=== Section Start ===

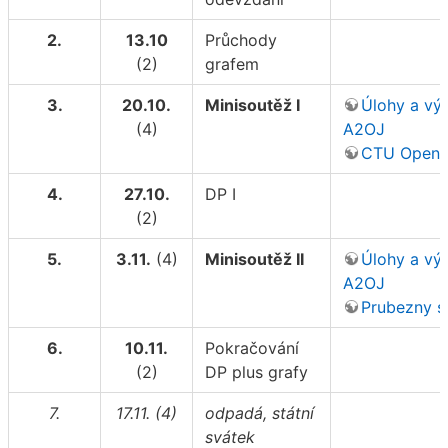
2.
13.10
Průchody
(2)
grafem
3.
20.10.
Minisoutěž I
Úlohy a vý
(4)
A2OJ
CTU Open 
4.
27.10.
DP I
(2)
5.
3.11.
(4)
Minisoutěž II
Úlohy a vý
A2OJ
Prubezny s
6.
10.11.
Pokračování
(2)
DP plus grafy
7.
17.11. (4)
odpadá, státní
svátek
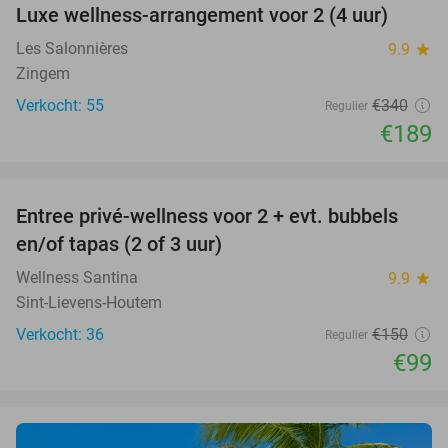
Luxe wellness-arrangement voor 2 (4 uur)
44%
Les Salonnières
9.9
star
Zingem
Verkocht: 55
€340
Regulier
€189
favorite_border
Entree privé-wellness voor 2 + evt. bubbels
34%
en/of tapas (2 of 3 uur)
Wellness Santina
9.9
star
Sint-Lievens-Houtem
Verkocht: 36
€150
Regulier
€99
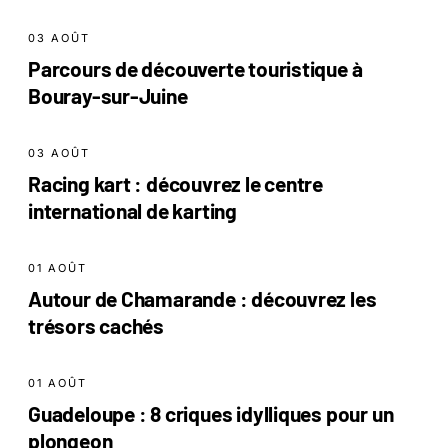
03 AOÛT
Parcours de découverte touristique à
Bouray-sur-Juine
03 AOÛT
Racing kart : découvrez le centre
international de karting
01 AOÛT
Autour de Chamarande : découvrez les
trésors cachés
01 AOÛT
Guadeloupe : 8 criques idylliques pour un
plongeon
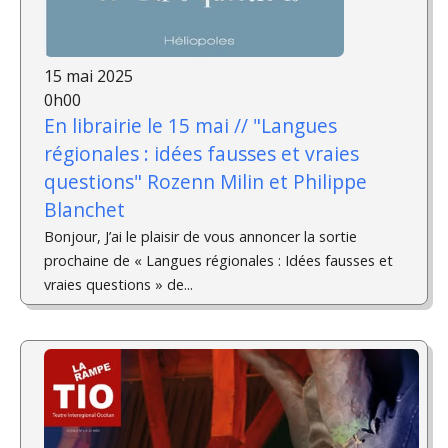
15 mai 2025
0h00
En librairie le 15 mai // "Langues
régionales : idées fausses et vraies
questions" Rozenn Milin et Philippe
Blanchet
Bonjour, J’ai le plaisir de vous annoncer la sortie
prochaine de « Langues régionales : Idées fausses et
vraies questions » de...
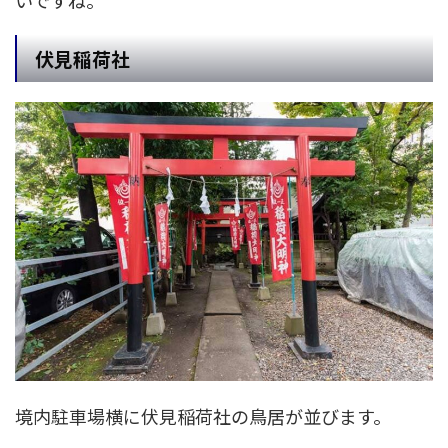
伏見稲荷社
境内駐車場横に伏見稲荷社の鳥居が並びます。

=== Section End ===

Leave the pictures out, and transcribe exactly the lines above starting at the one that contains "Entree privé-wellness voor 2 + evt. bubbels" and ending at the one that contains "trésors cachés".

Result of this exercise:
Entree privé-wellness voor 2 + evt. bubbels
34%
en/of tapas (2 of 3 uur)
Wellness Santina
9.9
star
Sint-Lievens-Houtem
Verkocht: 36
€150
Regulier
€99
03 AOÛT
Parcours de découverte touristique à
Bouray-sur-Juine
03 AOÛT
Racing kart : découvrez le centre
international de karting
01 AOÛT
Autour de Chamarande : découvrez les
trésors cachés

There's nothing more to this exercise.